17 Giugno 2015

Bandiere blu 2015: Campania ai primi posti.

Come ad ogni vigilia della stagione estiva, anche quest’ anno sono state assegnate  alle spiagge italiane le Bandiere Blu, che ne identificano il livello di balneabilità e che, in alcuni casi, ne sanciscono l’eccellenza.
I circa 480 km complessivi di coste vengono ogni anno confrontati con una serie di standard che individuano requisiti definiti “imperativi” e “guida”  che vengono aggiornati periodicamente, al fine di spronare le amministrazioni locali a promuovere politiche di sostenibilità del territorio volte alla salvaguardia dell’ambiente.
Sulla base di tali conformità questo anno le bandiere blu sono state assegnate a circa l’80% delle coste campane, con dati elaborati dalla Agenzia Regionale di Protezione Ambientale (ARPAC) e resi pubblici dalla Regione Campania.
Sul sito dell’ARPAC viene fornita una mappa interattiva con i diversi livelli di balneabilità delle coste. Dai risultati pubblicati, si evince l’eccellenza delle acque antistanti le tre isole del Golfo di Napoli: Ischia, Capri e Procida.

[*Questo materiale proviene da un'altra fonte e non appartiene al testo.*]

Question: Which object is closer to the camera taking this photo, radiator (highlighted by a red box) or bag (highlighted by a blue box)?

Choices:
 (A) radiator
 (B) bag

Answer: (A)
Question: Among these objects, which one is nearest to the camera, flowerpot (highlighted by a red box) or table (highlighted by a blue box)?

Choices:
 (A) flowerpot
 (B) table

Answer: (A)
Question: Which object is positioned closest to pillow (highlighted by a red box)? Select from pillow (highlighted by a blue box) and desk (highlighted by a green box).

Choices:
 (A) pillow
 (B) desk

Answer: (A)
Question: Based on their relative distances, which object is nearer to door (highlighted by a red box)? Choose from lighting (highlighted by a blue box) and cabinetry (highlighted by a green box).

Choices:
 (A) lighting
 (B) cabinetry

Balneabile sarebbe anche il tratto di mare compreso tra Posillipo e Santa Lucia, mentre la maglia nera dell’area viene assegnata alla zona di San Giovanni a Teduccio, fortemente caratterizzata da insediamenti industriali.

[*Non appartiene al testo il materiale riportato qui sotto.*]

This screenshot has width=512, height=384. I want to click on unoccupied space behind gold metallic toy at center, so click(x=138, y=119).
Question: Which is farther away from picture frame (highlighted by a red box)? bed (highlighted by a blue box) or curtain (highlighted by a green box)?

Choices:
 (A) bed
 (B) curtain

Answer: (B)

Ottimi i risultati ottenuti dalle coste del Cilento.
Nonostante gli ottimi risultati pubblicati, nella mattinata di domenica 14 Giugno,  nel braccio di mare tra Pozzuoli e Bagnoli è apparsa una grossa chiazza marrone.
Come è stato successivamente dichiarato, il tratto di mare “incriminato” è interessato da una serie di scarichi che fanno parte del collettore Napoli-Cuma, già in passato balzato agli onori della cronaca per problemi simili.
Furente l’Assessore all’Ambiente di Pozzuoli, che ha più volte sollecitato la chiusura dello scarico responsabile, ma dal Comune di Napoli si scarica la responsabilità su fondi di cui si è in attesa.
Il tratto di mare interessato da questo tipo di inquinamento rientra tra quelli dichiarati balneabili dall’ ARPAC. Infatti, la responsabilità della chiazza osservata non sarebbe direttamente collegata al collettore che raccoglie i reflui dell’area di Napoli, ma agli alvei di paesi limitrofi mal controllati o, in alcuni casi, abusivi.